> **WHAT THE EXERCISE ASKS**: Copy each line of the listing below exactly.

----------

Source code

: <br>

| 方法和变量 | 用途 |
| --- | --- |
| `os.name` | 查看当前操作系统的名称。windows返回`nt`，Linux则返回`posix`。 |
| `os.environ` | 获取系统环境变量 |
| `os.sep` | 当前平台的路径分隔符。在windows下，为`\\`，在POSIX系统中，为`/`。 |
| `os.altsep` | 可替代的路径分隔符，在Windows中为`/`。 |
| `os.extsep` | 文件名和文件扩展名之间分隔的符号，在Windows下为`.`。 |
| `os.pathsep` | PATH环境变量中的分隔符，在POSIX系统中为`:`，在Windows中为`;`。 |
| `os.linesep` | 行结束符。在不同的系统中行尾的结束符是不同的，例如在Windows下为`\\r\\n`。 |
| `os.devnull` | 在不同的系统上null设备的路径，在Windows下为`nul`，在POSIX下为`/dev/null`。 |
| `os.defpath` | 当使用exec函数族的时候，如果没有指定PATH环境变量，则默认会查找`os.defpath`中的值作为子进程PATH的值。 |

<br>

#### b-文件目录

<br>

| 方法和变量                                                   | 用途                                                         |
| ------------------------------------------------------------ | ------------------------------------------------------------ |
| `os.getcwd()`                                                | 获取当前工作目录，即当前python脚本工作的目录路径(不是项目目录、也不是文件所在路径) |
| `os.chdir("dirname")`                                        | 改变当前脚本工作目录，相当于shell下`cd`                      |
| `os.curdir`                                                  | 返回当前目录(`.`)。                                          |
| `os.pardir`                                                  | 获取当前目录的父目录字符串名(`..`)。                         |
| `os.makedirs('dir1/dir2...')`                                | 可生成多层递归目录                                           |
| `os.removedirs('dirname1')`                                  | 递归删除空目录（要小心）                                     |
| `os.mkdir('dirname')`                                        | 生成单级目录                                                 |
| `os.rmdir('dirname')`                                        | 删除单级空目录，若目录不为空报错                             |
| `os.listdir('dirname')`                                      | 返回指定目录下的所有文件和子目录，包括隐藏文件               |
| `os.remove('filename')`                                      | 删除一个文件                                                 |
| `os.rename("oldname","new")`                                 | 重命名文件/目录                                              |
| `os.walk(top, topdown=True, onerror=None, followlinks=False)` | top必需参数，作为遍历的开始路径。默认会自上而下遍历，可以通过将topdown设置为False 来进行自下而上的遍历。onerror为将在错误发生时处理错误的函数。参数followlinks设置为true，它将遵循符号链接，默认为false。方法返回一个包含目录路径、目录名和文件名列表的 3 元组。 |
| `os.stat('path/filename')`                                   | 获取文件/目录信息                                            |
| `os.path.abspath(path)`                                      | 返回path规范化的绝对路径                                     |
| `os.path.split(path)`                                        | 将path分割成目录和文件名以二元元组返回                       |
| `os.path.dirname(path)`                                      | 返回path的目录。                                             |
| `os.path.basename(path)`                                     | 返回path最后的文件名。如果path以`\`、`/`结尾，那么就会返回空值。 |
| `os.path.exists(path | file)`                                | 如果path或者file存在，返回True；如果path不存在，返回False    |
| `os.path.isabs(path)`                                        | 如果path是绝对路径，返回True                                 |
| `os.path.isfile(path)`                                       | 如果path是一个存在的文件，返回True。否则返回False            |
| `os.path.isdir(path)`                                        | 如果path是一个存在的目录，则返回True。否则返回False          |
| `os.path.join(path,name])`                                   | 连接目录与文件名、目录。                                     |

----------

> **WRITTEN REPLY**:
Source code

: <br>

| 方法和变量 | 用途 |
| --- | --- |
| `os.name` | 查看当前操作系统的名称。windows返回`nt`，Linux则返回`posix`。 |
| `os.environ` | 获取系统环境变量 |
| `os.sep` | 当前平台的路径分隔符。在windows下，为`\\`，在POSIX系统中，为`/`。 |
| `os.altsep` | 可替代的路径分隔符，在Windows中为`/`。 |
| `os.extsep` | 文件名和文件扩展名之间分隔的符号，在Windows下为`.`。 |
| `os.pathsep` | PATH环境变量中的分隔符，在POSIX系统中为`:`，在Windows中为`;`。 |
| `os.linesep` | 行结束符。在不同的系统中行尾的结束符是不同的，例如在Windows下为`\\r\\n`。 |
| `os.devnull` | 在不同的系统上null设备的路径，在Windows下为`nul`，在POSIX下为`/dev/null`。 |
| `os.defpath` | 当使用exec函数族的时候，如果没有指定PATH环境变量，则默认会查找`os.defpath`中的值作为子进程PATH的值。 |

<br>

#### b-文件目录

<br>

| 方法和变量                                                   | 用途                                                         |
| ------------------------------------------------------------ | ------------------------------------------------------------ |
| `os.getcwd()`                                                | 获取当前工作目录，即当前python脚本工作的目录路径(不是项目目录、也不是文件所在路径) |
| `os.chdir("dirname")`                                        | 改变当前脚本工作目录，相当于shell下`cd`                      |
| `os.curdir`                                                  | 返回当前目录(`.`)。                                          |
| `os.pardir`                                                  | 获取当前目录的父目录字符串名(`..`)。                         |
| `os.makedirs('dir1/dir2...')`                                | 可生成多层递归目录                                           |
| `os.removedirs('dirname1')`                                  | 递归删除空目录（要小心）                                     |
| `os.mkdir('dirname')`                                        | 生成单级目录                                                 |
| `os.rmdir('dirname')`                                        | 删除单级空目录，若目录不为空报错                             |
| `os.listdir('dirname')`                                      | 返回指定目录下的所有文件和子目录，包括隐藏文件               |
| `os.remove('filename')`                                      | 删除一个文件                                                 |
| `os.rename("oldname","new")`                                 | 重命名文件/目录                                              |
| `os.walk(top, topdown=True, onerror=None, followlinks=False)` | top必需参数，作为遍历的开始路径。默认会自上而下遍历，可以通过将topdown设置为False 来进行自下而上的遍历。onerror为将在错误发生时处理错误的函数。参数followlinks设置为true，它将遵循符号链接，默认为false。方法返回一个包含目录路径、目录名和文件名列表的 3 元组。 |
| `os.stat('path/filename')`                                   | 获取文件/目录信息                                            |
| `os.path.abspath(path)`                                      | 返回path规范化的绝对路径                                     |
| `os.path.split(path)`                                        | 将path分割成目录和文件名以二元元组返回                       |
| `os.path.dirname(path)`                                      | 返回path的目录。                                             |
| `os.path.basename(path)`                                     | 返回path最后的文件名。如果path以`\`、`/`结尾，那么就会返回空值。 |
| `os.path.exists(path | file)`                                | 如果path或者file存在，返回True；如果path不存在，返回False    |
| `os.path.isabs(path)`                                        | 如果path是绝对路径，返回True                                 |
| `os.path.isfile(path)`                                       | 如果path是一个存在的文件，返回True。否则返回False            |
| `os.path.isdir(path)`                                        | 如果path是一个存在的目录，则返回True。否则返回False          |
| `os.path.join(path,name])`                                   | 连接目录与文件名、目录。                                     |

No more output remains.